Aux étouffeurs du Sénégal !

05 - Novembre - 2021

Le tollé nourri d’amalgames et d’intentions malsaines et incompréhensibles, de nuisance qu’a occasionné la belle consécration de Mbougar Sarr au Sénégal témoigne encore une fois de plus une volonté ferme d’instaurer une tradition doctrinalement procédurale qui se veut instrument de filtre, de mesure de tout ce qui se produit artistiquement pour afin jauger et juger sur la valabilité morale ou non des œuvres tant littéraires que cinématographiques. Autrement dit, nous sommes tous soumis à une gendarmerie de mœurs qui de manière diffuse s’installe sous les couleurs d’une défense de « valeurs socio-culturelles » et « religieuses » et s’arroge le droit de délibérer sur ce que nous devons spirituellement ou /et culturellement nous pencher. C’est notre liberté la plus sacrée, qu’on veut nous dérober. C’est la liberté de création qu’on veut porter atteinte. C’est la restriction du cadre de création, l’affaissement du génie, la crainte qui inhibe le talent de l’artiste qui seront les conséquences désastreuses d’une telle opération de banditisme pseudo-religieux. On en est arrivé à un niveau de paranoïa incommensurable, à un niveau de soupçon de mauvaise foi inadmissible. Au point qu’une consécration littéraire de haute facture ne pourrait être de l’ordre du mérite, mais une simple promotion octroyée par des lobbies LGBTI à un jeune écrivain sénégalais qui a fait l’unanimité dans les critiques littéraires et dont son roman a été sélectionné dans tous les prix littéraires.

Cette propension immédiate et irréfléchie à croire que l’Occident est intrinsèquement derrière tous les évènements de notre quotidien n’est ni plus ni moins que le spectre plafonné d’un complexe plus qu’une méfiance lucide et avant-gardiste.

A ces gens qui se croient les plus doctes et les plus avertis avec leur bien-pensance , il faut leur rappeler que la tradition est certes la mémoire des expériences des anciens qui dans leur tâtonnement ont stabilisé des référents fiables. Un homme ne peut donc devenir homme qu’en appartenant à une communauté portée par une tradition à la lumière de laquelle il recevra les repères nécessaires à son cheminement d’humanité.
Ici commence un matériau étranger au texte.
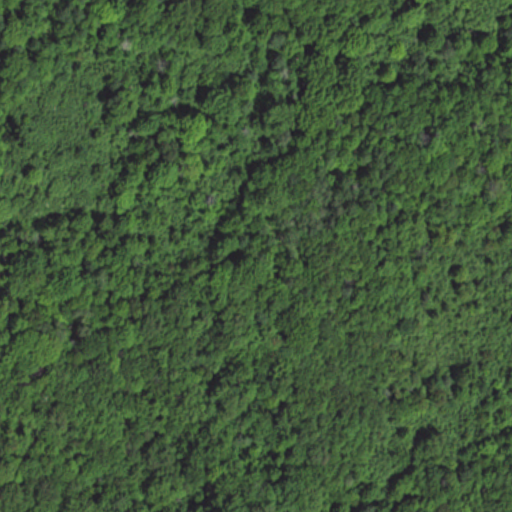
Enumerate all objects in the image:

Mais cette tradition ne saurait être une doctrine, un prisme figé et statique, mais elle est plutôt un foyer de sens qui s’atteste dans sa maturation chez un sujet, on ne l’impose pas. C’est la somme d’expériences de plusieurs siècles qui se sont rassemblées en une mémoire de ce qui convient l’homme et ce qui ne le convient pas. Pourquoi alors, vouloir à tout prix embarquer tout le monde dans cette hermétique invention à l’emporte-pièce de « nos réalités » comme si elles constituaient l’essence absolue de ce que nous sommes et de ce que nous avons à devenir singulièrement les uns des autres ?

Nous gagnerions mieux à cultiver la tolérance et la prudence. Apprendre à lire et à relire au besoin. Cesser de vouloir homogénéiser les perceptions. Cesser de se dresser en directeurs consciences comme si nous étions détenteurs d’une science infuse qui nous donnerait la légitimité d’être le cadreur de la société, le limeur des comportements, le ciseleur des regards.

Le totalitarisme rampant qui s’absolutise à des proportions de plus en plus inquiétantes guette tout le monde et les pourfendeurs en premier. Le totalitarisme peu importe sa forme rend aveugle et ridicule.

Ne pas lire et semer la confusion sur la base de simples préjugés, c’est laisser son esprit trempé dans la pensée par procuration. C’est soumettre son esprit à ce qu’il y’a de plus aliénant pour lui, les chaînes de l’ignorance vulgaire.